> Directions:
Format the lines of every entry below as one numbered list, and leave out any blank lines.

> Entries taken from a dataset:
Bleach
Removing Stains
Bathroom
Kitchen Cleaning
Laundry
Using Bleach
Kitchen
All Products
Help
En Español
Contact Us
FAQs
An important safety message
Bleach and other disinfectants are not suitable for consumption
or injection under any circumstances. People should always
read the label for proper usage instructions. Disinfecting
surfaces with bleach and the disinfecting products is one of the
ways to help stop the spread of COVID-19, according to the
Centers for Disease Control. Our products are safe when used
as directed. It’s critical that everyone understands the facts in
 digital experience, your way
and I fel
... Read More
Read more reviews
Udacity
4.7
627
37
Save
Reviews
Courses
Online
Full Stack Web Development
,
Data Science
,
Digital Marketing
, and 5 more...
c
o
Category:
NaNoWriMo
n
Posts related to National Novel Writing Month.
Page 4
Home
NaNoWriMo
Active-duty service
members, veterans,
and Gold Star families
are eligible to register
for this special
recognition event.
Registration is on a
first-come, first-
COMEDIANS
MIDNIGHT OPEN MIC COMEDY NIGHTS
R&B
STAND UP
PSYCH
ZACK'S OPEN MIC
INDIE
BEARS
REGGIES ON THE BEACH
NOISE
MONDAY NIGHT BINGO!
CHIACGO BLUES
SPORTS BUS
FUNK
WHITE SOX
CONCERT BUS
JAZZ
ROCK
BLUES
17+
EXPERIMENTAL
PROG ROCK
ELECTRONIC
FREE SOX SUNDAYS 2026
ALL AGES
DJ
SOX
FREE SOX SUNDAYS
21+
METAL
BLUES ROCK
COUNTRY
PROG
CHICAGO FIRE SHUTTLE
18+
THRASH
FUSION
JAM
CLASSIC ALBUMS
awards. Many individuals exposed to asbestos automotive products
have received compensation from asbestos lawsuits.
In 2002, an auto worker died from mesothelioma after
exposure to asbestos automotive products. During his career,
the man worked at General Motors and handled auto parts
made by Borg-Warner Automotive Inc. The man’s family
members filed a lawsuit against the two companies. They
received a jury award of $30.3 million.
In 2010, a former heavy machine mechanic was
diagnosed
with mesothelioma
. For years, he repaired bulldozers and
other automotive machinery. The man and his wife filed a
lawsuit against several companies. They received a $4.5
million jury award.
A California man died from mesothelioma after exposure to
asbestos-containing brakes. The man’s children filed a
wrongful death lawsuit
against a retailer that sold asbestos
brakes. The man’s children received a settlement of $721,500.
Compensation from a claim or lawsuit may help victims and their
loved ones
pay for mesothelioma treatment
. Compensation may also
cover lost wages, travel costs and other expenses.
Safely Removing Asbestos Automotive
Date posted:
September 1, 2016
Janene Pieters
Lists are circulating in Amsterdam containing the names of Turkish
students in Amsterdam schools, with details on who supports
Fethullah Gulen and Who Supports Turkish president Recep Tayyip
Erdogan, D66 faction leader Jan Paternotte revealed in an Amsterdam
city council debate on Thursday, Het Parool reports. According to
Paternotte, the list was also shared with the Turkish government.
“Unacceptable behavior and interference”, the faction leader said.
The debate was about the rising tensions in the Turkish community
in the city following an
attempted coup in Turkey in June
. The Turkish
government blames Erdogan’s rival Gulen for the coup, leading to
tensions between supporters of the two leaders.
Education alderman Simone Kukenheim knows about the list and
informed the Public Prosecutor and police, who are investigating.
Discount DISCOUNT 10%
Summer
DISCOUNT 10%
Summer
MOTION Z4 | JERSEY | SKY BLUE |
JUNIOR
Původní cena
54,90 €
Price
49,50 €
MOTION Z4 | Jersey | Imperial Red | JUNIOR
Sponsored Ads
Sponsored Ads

> Result:
1. Bleach
2. Removing Stains
3. Bathroom
4. Kitchen Cleaning
5. Laundry
6. Using Bleach
7. Kitchen
8. All Products
9. Help
10. En Español
11. Contact Us
12. FAQs
13. An important safety message
14. Bleach and other disinfectants are not suitable for consumption
15. or injection under any circumstances. People should always
16. read the label for proper usage instructions. Disinfecting
17. surfaces with bleach and the disinfecting products is one of the
18. ways to help stop the spread of COVID-19, according to the
19. Centers for Disease Control. Our products are safe when used
20. as directed. It’s critical that everyone understands the facts in
21.  digital experience, your way
22. and I fel
23. ... Read More
24. Read more reviews
25. Udacity
26. 4.7
27. 627
28. 37
29. Save
30. Reviews
31. Courses
32. Online
33. Full Stack Web Development
34. ,
35. Data Science
36. ,
37. Digital Marketing
38. , and 5 more...
39. c
40. o
41. Category:
42. NaNoWriMo
43. n
44. Posts related to National Novel Writing Month.
45. Page 4
46. Home
47. NaNoWriMo
48. Active-duty service
49. members, veterans,
50. and Gold Star families
51. are eligible to register
52. for this special
53. recognition event.
54. Registration is on a
55. first-come, first-
56. COMEDIANS
57. MIDNIGHT OPEN MIC COMEDY NIGHTS
58. R&B
59. STAND UP
60. PSYCH
61. ZACK'S OPEN MIC
62. INDIE
63. BEARS
64. REGGIES ON THE BEACH
65. NOISE
66. MONDAY NIGHT BINGO!
67. CHIACGO BLUES
68. SPORTS BUS
69. FUNK
70. WHITE SOX
71. CONCERT BUS
72. JAZZ
73. ROCK
74. BLUES
75. 17+
76. EXPERIMENTAL
77. PROG ROCK
78. ELECTRONIC
79. FREE SOX SUNDAYS 2026
80. ALL AGES
81. DJ
82. SOX
83. FREE SOX SUNDAYS
84. 21+
85. METAL
86. BLUES ROCK
87. COUNTRY
88. PROG
89. CHICAGO FIRE SHUTTLE
90. 18+
91. THRASH
92. FUSION
93. JAM
94. CLASSIC ALBUMS
95. awards. Many individuals exposed to asbestos automotive products
96. have received compensation from asbestos lawsuits.
97. In 2002, an auto worker died from mesothelioma after
98. exposure to asbestos automotive products. During his career,
99. the man worked at General Motors and handled auto parts
100. made by Borg-Warner Automotive Inc. The man’s family
101. members filed a lawsuit against the two companies. They
102. received a jury award of $30.3 million.
103. In 2010, a former heavy machine mechanic was
104. diagnosed
105. with mesothelioma
106. . For years, he repaired bulldozers and
107. other automotive machinery. The man and his wife filed a
108. lawsuit against several companies. They received a $4.5
109. million jury award.
110. A California man died from mesothelioma after exposure to
111. asbestos-containing brakes. The man’s children filed a
112. wrongful death lawsuit
113. against a retailer that sold asbestos
114. brakes. The man’s children received a settlement of $721,500.
115. Compensation from a claim or lawsuit may help victims and their
116. loved ones
117. pay for mesothelioma treatment
118. . Compensation may also
119. cover lost wages, travel costs and other expenses.
120. Safely Removing Asbestos Automotive
121. Date posted:
122. September 1, 2016
123. Janene Pieters
124. Lists are circulating in Amsterdam containing the names of Turkish
125. students in Amsterdam schools, with details on who supports
126. Fethullah Gulen and Who Supports Turkish president Recep Tayyip
127. Erdogan, D66 faction leader Jan Paternotte revealed in an Amsterdam
128. city council debate on Thursday, Het Parool reports. According to
129. Paternotte, the list was also shared with the Turkish government.
130. “Unacceptable behavior and interference”, the faction leader said.
131. The debate was about the rising tensions in the Turkish community
132. in the city following an
133. attempted coup in Turkey in June
134. . The Turkish
135. government blames Erdogan’s rival Gulen for the coup, leading to
136. tensions between supporters of the two leaders.
137. Education alderman Simone Kukenheim knows about the list and
138. informed the Public Prosecutor and police, who are investigating.
139. Discount DISCOUNT 10%
140. Summer
141. DISCOUNT 10%
142. Summer
143. MOTION Z4 | JERSEY | SKY BLUE |
144. JUNIOR
145. Původní cena
146. 54,90 €
147. Price
148. 49,50 €
149. MOTION Z4 | Jersey | Imperial Red | JUNIOR
150. Sponsored Ads
151. Sponsored Ads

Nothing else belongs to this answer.